[What you need to do]: Search the records below for the string "elbow" and copy each line where it turns up.

[Dataset records]:

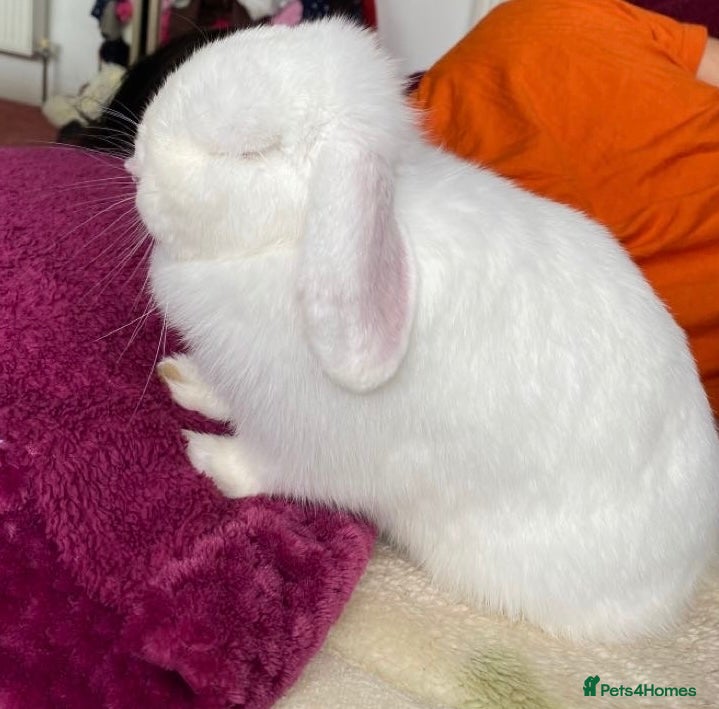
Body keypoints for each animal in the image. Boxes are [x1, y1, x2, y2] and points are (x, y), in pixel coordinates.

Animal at [128, 18, 719, 642]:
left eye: (248, 152)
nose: (136, 162)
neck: (293, 239)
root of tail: (690, 565)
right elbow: (220, 394)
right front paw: (185, 381)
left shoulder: (312, 442)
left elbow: (266, 469)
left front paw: (205, 456)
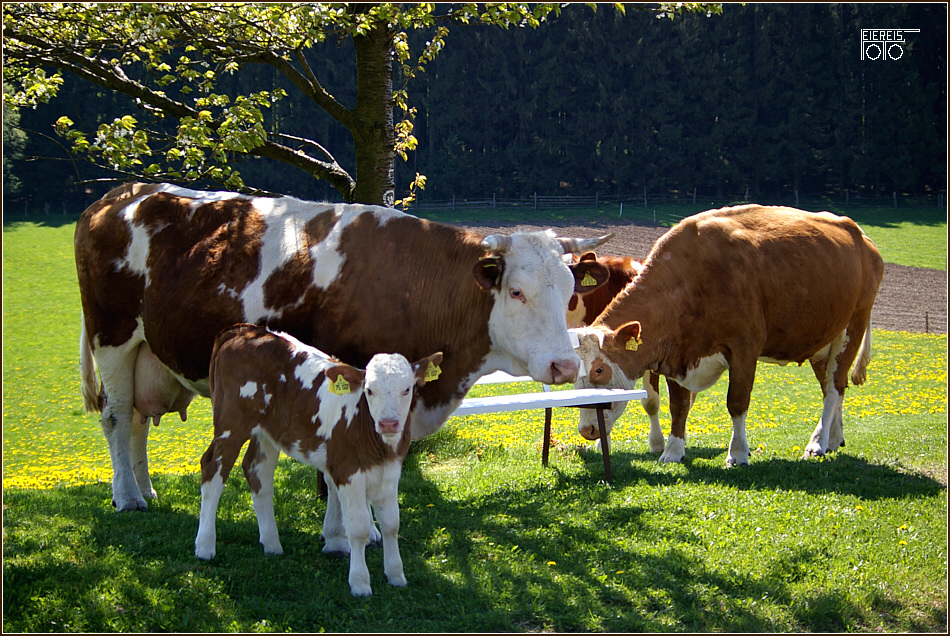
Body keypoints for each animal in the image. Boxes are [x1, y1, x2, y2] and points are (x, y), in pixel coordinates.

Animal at [196, 322, 446, 596]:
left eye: (407, 389)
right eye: (369, 390)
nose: (388, 422)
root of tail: (244, 330)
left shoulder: (391, 471)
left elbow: (392, 525)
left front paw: (396, 575)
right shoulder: (347, 471)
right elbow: (359, 528)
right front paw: (360, 582)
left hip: (267, 432)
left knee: (257, 470)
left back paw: (272, 544)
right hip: (231, 423)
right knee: (213, 469)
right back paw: (205, 545)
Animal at [576, 206, 888, 464]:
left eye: (600, 370)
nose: (587, 429)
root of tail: (861, 235)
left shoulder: (744, 348)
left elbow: (737, 402)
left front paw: (738, 452)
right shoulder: (675, 352)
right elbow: (679, 406)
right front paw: (673, 451)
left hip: (852, 328)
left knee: (834, 389)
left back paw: (818, 443)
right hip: (822, 340)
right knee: (833, 387)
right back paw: (834, 438)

[Result below]:
right elbow: (220, 394)
left elbow: (266, 469)
left elbow: (392, 525)
right elbow: (359, 528)
left elbow: (737, 402)
right elbow: (679, 406)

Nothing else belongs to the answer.